A Phase II Multicenter Single Arm Study to Evaluate the Efficacy and Safety of Single Agent Bruton's Tyrosine Kinase Inhibitor, Ibrutinib, in Patients With Relapsed Refractory Classical Hodgkin's Lymphoma
This phase II trial evaluates how effective 560 mg of ibrutinib taken by mouth daily is in the treatment of classical Hodgkin lymphoma which recurs or does not respond to initial treatment. Ibrutinib may stop the growth of cancer cells by blocking some of the enzymes needed for cell growth, by altering the environment around the tumor or by affecting the immune system.
• Patients with relapsed or refractory classical HL who have previously received autologous stem cell transplant and/or allogeneic stem cell transplant. Patients must have received prior autologous stem cell transplant at least 12 weeks (3 months) before the first dose of ibrutinib and/or allogeneic stem cell transplant must have been completed at least 6 months prior to the first dose of Ibrutinib. OR
• Patients with relapsed or refractory HL who have failed at least 2 lines of prior therapy and are not eligible for autologous stem cell transplant due to:
‣ Inability to achieve a CR or PR prior to transplant
⁃ Age or comorbid conditions
⁃ Inability to collect stem cells
• Completion of any prior treatment with radiation, chemotherapy, biologics, and/or other investigational agents at least 4 weeks prior to the first dose of ibrutinib. Patients must have completed any prior immunotherapy (e.g., rituximab or PD-1 inhibition) or antibody drug conjugate therapy (e.g. brentuximab vedotin) at least 4 weeks prior to the first dose of ibrutinib in the absence of clear disease progression.
• Prior treatment with at least 2 lines of therapy for HL including brentuximab vedotin. In those patients who cannot receive brentuximab vedotin, treatment with 2 prior therapeutic regimens is sufficient.
• Fluorodeoxyglucose (FDG)-avid disease by PET and measurable disease of at least 1.5 cm in minimum dimension by CT scan with contrast, as assessed by the site radiologist.
• Adequate hematologic function independent of transfusion and growth factor support for at least 7 days prior to screening and randomization, with the exception of PEGylated GCSF (pegfilgrastim) and darbopoeitin which require at least 14 days prior to screening and randomization defined as:
‣ Absolute neutrophil count \>750 cells/mm3 (0.75 x 109/L).
⁃ Platelet count \>50,000 cells/mm3 (50 x 109/L).
⁃ Hemoglobin \>8.0 g/dL.
• Adequate hepatic and renal function defined as:
‣ Serum aspartate transaminase (AST) or alanine transaminase (ALT) ≤ 3.0 x upper limit of normal (ULN).
⁃ Estimated Creatinine Clearance ≥30 ml/min (Cockcroft-Gault)
⁃ Bilirubin ≤1.5 x ULN (unless bilirubin rise is due to Gilbert's syndrome or of non-hepatic origin)
• PT/INR \<1.5 x ULN and PTT (aPTT) \<1.5 x ULN.
• Men and women ≥ 18 years of age.
• Eastern Cooperative Oncology Group (ECOG) performance status of 0, 1 or 2.

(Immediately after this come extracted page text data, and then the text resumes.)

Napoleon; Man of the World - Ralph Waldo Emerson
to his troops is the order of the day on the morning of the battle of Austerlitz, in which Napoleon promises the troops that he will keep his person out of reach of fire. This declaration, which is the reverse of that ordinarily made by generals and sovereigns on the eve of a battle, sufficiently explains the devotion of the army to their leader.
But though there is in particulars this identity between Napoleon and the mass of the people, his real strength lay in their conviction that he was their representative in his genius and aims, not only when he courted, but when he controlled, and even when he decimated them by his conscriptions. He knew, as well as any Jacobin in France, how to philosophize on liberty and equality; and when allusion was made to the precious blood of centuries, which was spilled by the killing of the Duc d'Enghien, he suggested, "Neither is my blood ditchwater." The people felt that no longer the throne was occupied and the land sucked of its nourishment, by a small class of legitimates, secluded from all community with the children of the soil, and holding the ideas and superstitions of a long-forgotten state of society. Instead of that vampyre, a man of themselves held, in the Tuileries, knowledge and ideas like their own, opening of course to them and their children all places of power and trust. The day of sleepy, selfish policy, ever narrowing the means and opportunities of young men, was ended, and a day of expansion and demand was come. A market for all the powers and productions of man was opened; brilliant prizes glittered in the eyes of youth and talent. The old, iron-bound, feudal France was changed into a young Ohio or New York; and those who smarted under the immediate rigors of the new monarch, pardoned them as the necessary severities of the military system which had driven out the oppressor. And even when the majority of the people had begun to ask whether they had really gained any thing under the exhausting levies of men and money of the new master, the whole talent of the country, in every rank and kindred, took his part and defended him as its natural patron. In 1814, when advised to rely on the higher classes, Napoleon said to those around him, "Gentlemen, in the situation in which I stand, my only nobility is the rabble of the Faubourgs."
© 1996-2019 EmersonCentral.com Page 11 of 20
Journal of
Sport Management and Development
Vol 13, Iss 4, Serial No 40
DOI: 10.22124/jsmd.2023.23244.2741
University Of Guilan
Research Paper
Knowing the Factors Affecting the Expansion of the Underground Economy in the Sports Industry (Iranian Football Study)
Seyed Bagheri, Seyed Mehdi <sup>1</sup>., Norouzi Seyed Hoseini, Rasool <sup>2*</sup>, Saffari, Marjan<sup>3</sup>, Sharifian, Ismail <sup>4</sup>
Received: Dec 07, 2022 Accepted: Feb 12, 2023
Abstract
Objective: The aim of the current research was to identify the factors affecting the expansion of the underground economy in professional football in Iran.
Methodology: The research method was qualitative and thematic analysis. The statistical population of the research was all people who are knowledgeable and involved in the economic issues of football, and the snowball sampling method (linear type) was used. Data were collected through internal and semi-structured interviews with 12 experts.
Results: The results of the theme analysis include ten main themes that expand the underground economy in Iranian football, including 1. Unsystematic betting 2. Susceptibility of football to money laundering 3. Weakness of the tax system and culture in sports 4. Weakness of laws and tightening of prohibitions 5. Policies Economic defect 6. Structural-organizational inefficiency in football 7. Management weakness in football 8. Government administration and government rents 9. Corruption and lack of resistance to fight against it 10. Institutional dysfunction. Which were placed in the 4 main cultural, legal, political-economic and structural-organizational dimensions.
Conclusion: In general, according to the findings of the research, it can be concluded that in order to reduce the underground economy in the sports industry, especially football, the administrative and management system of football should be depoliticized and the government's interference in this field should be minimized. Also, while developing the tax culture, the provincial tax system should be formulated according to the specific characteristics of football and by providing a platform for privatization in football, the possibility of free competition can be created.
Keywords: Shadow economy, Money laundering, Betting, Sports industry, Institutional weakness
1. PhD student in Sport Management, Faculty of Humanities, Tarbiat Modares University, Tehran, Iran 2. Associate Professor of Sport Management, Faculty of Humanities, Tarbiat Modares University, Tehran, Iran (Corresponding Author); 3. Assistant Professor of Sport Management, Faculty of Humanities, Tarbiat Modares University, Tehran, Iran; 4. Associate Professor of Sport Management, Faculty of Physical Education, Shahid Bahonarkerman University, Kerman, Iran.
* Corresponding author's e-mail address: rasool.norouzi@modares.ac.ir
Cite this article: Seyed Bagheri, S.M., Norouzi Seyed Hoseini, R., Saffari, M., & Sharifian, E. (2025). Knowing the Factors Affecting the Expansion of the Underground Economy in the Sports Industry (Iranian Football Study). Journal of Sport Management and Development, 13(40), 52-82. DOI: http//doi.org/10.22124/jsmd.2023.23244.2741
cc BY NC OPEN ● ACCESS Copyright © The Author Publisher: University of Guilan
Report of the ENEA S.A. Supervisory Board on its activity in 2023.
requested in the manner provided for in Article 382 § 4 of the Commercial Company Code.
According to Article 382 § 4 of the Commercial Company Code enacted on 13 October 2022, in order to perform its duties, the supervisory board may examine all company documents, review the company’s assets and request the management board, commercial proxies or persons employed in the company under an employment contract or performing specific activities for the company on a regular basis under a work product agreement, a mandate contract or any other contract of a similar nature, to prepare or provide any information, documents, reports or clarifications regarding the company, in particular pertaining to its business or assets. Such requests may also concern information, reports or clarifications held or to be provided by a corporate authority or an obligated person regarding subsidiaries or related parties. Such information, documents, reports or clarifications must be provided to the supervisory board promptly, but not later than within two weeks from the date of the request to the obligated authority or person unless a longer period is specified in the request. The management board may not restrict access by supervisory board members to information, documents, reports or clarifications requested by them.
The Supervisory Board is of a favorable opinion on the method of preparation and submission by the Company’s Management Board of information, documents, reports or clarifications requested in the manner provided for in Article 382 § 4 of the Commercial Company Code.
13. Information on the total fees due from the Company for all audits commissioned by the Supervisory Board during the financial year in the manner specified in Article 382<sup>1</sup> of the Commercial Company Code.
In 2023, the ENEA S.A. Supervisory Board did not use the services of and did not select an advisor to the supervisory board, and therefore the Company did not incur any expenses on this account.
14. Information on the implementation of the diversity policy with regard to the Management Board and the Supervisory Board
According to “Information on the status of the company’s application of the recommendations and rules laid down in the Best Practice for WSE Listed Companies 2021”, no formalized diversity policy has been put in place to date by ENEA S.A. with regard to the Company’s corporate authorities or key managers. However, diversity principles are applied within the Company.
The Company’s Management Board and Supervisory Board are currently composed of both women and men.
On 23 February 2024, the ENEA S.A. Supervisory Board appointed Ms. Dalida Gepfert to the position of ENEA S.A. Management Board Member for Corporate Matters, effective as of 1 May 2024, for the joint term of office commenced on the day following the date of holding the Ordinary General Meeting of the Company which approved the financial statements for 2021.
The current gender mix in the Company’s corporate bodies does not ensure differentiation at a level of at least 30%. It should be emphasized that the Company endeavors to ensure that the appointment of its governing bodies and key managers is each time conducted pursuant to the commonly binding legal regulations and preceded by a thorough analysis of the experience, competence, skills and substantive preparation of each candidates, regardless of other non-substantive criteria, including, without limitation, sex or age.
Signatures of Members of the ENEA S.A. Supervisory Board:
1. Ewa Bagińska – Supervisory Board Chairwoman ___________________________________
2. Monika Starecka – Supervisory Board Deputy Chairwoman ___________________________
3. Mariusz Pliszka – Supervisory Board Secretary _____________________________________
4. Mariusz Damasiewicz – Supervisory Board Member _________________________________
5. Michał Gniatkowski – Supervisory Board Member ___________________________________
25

• Female subjects who are of non-reproductive potential (i.e., post-menopausal by history-no menses for ≥1 year; OR history of hysterectomy; OR history of bilateral tubal ligation; OR history of bilateral oophorectomy). Female subjects of childbearing potential must have a negative serum pregnancy test upon study entry.
• Male and female subjects who agree to use highly effective methods of birth control (e.g., condoms, implants, injectables, combined oral contraceptives, some intrauterine devices \[IUDs\], sexual abstinence, or sterilized partner) during the period of therapy and for 90 days after the last dose of study drug
• Sign (or their legally-acceptable representatives must sign) an informed consent document indicating that they understand the purpose of and procedures required for the study and are willing to participate in the study.